The Florida Information Protection Act of 2014 has been passed by both the House and the Senate and now merely awaits the governor’s signature. While Florida already has laws which require disclosure to consumers in the event of a data security breach, this new Act would strengthen the current law regarding the security of personal information by creating further notification requirements and more expedited timeframes for such notification when a data breach takes place.
The new law would require a “covered entity” to give notice to those whose personal information has been compromised or disclosed. If the breach affects 500 or more Floridians, notice must also be given to the Florida Department of Legal Affairs. A “covered entity” includes a sole proprietorship, partnership, corporation or other commercial entities that acquire, maintain, store or use “personal information”. Personal information is broadly defined to be an individual’s first name or first initial and last name in combination with one of the following: a social security number, driver’s license or identification card number, passport number, military identification number or other number issued by a government entity; a financial account number or credit or debit card number, in combination with any required security code, access code or password needed to permit access to the financial account; an individual’s medical history, mental or physical condition or medical treatment or diagnosis or an individual’s health insurance policy number. In general, such notice would be required to be provided within 30 days of the breach or a belief that a breach has occurred. While current law allows 45 days for notice of a data breach to be provided to customers, the new act requires covered entities to provide a direct, personal notice (by either mail or e-mail) for each individual in Florida whose personal information was, or is reasonably believed to have been, accessed as a result of a breach.

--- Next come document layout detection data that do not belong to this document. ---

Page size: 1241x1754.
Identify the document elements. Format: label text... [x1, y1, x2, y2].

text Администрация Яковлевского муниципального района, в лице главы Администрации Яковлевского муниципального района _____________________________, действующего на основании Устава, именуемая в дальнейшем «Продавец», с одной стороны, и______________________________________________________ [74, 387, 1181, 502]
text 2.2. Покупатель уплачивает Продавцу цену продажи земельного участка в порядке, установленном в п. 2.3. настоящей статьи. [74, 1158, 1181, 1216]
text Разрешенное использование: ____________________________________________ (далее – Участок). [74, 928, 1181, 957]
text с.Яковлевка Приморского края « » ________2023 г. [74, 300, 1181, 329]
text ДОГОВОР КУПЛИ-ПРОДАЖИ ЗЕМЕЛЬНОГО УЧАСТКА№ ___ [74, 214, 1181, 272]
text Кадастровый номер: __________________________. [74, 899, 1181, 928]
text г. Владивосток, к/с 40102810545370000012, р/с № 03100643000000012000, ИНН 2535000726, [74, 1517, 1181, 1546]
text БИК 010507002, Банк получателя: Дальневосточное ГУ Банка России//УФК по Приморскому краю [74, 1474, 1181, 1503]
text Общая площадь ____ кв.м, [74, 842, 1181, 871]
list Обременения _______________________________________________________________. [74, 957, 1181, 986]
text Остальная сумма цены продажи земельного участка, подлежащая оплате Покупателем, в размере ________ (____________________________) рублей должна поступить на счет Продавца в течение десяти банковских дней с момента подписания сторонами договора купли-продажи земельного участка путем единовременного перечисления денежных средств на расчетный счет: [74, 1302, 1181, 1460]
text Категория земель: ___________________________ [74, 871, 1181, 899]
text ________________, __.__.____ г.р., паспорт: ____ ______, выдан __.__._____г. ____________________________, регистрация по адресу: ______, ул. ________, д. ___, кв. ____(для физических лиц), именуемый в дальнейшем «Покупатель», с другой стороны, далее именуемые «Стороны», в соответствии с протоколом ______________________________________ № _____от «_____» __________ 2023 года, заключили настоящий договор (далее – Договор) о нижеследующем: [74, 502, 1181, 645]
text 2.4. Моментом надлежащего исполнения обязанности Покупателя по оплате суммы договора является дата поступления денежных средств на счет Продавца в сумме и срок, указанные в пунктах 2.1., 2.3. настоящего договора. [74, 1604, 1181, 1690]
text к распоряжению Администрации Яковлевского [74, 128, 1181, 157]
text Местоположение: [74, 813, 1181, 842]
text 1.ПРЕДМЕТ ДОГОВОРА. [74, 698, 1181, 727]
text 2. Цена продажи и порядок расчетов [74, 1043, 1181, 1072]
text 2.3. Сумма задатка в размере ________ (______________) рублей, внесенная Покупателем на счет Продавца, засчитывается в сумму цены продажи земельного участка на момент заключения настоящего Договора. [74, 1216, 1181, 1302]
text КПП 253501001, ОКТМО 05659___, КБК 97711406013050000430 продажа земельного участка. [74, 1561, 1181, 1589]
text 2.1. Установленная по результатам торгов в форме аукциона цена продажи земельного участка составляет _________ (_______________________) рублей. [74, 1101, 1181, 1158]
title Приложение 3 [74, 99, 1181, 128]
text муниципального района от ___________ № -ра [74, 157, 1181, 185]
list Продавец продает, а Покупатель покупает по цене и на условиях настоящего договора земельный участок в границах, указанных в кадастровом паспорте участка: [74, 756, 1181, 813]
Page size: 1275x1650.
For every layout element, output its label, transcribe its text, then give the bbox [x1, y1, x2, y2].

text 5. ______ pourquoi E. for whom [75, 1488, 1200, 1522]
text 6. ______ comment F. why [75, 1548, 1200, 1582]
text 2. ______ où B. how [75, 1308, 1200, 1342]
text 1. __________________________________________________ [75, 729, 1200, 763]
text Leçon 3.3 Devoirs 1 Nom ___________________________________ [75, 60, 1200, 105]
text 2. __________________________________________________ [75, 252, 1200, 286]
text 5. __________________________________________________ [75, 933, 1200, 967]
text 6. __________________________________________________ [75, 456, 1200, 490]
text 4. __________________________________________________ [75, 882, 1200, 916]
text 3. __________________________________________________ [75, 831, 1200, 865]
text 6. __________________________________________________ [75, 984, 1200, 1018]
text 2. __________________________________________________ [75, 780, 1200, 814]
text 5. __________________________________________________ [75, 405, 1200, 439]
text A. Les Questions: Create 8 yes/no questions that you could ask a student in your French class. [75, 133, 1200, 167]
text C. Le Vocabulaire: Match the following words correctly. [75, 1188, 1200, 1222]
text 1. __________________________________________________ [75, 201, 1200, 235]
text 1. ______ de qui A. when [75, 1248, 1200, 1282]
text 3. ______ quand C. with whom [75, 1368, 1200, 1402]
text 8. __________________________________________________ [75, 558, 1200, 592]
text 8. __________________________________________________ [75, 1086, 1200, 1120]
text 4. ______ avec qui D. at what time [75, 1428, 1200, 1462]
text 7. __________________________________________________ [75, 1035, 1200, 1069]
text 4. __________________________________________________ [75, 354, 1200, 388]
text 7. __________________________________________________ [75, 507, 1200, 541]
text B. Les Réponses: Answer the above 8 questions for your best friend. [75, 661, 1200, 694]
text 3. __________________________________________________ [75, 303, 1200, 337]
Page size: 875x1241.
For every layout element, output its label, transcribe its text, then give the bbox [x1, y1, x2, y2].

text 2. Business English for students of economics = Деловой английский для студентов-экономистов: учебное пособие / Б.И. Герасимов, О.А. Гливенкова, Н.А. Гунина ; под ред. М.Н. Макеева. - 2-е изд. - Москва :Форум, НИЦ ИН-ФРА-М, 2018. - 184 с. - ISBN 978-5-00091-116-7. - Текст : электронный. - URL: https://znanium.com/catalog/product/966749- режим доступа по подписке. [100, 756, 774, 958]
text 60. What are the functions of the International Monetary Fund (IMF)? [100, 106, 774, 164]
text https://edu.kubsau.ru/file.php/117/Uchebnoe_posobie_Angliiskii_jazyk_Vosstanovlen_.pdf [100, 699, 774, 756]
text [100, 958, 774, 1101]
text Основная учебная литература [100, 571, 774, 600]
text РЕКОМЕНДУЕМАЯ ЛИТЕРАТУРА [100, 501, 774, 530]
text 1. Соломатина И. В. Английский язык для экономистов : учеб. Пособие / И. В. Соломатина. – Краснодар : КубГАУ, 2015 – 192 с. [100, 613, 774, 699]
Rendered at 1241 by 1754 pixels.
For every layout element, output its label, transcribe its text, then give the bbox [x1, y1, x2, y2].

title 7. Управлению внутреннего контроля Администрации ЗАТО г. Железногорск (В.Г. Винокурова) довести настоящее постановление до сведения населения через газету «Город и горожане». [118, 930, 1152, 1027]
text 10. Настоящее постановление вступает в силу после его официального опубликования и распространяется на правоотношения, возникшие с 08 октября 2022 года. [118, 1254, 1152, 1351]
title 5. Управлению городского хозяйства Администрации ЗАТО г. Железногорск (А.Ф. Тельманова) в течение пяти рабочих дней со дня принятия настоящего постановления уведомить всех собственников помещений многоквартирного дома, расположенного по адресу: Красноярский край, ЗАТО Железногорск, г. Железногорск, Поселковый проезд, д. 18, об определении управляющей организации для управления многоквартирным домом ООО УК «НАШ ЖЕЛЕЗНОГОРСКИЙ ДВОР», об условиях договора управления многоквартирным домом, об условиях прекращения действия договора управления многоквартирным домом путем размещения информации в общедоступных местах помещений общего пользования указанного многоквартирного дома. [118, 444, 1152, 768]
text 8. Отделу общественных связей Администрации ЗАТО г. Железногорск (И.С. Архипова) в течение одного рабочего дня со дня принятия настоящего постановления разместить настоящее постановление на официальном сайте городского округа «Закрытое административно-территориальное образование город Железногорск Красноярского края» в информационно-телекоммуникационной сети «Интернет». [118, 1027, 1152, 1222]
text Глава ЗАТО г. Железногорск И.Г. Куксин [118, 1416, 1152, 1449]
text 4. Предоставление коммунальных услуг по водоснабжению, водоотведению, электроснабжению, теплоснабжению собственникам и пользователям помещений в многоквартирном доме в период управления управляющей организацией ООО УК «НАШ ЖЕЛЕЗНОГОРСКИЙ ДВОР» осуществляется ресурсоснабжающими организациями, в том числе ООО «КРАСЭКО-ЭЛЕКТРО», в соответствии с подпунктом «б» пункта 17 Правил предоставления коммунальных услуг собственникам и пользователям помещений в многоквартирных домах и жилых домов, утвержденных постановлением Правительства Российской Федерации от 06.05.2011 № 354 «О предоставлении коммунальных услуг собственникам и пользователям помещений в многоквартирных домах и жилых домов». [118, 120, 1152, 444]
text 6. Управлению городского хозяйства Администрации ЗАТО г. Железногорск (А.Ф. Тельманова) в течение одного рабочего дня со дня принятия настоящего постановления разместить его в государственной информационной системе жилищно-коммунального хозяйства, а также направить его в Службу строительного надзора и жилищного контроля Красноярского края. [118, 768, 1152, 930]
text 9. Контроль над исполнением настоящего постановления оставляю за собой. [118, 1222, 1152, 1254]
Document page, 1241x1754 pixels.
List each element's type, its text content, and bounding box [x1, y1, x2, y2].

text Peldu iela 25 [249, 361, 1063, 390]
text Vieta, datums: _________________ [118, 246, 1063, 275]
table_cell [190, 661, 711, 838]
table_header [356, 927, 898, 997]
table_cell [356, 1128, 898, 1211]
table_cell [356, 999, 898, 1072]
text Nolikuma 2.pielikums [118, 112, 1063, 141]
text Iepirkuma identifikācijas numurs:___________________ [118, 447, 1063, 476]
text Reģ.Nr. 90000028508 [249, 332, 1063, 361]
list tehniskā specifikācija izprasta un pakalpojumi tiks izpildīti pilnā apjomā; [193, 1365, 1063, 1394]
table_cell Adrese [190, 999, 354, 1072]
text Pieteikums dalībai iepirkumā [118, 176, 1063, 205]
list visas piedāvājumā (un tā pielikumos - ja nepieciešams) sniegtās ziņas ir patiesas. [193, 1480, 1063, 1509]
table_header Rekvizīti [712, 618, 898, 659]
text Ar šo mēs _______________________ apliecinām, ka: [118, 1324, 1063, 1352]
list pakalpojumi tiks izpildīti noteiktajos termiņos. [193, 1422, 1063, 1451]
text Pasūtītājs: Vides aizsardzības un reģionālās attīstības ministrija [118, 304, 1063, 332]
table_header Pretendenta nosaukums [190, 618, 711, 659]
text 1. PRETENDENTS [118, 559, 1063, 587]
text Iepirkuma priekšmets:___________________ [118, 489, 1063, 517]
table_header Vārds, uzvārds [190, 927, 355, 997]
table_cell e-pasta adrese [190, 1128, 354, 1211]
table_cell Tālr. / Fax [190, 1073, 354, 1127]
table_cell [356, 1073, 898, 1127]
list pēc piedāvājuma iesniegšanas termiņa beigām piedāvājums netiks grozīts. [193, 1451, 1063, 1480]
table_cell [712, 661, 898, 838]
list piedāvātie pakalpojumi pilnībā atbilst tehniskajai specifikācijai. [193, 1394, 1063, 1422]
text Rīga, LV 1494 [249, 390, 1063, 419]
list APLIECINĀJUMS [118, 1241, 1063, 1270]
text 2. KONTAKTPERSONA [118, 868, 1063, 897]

The penalties for non-compliance are severe (i.e. $1,000 per day for each day that the breach goes undisclosed for up to 30 days and, thereafter, $5,000 for each 30-day period that the breach goes undisclosed).
In light of the above, and beyond the security precautions against data breaches that should already be in place, it is advisable that every enterprise review the requirements of this new Act and take steps to ensure compliance in the event of a future breach of what should be secure personal information.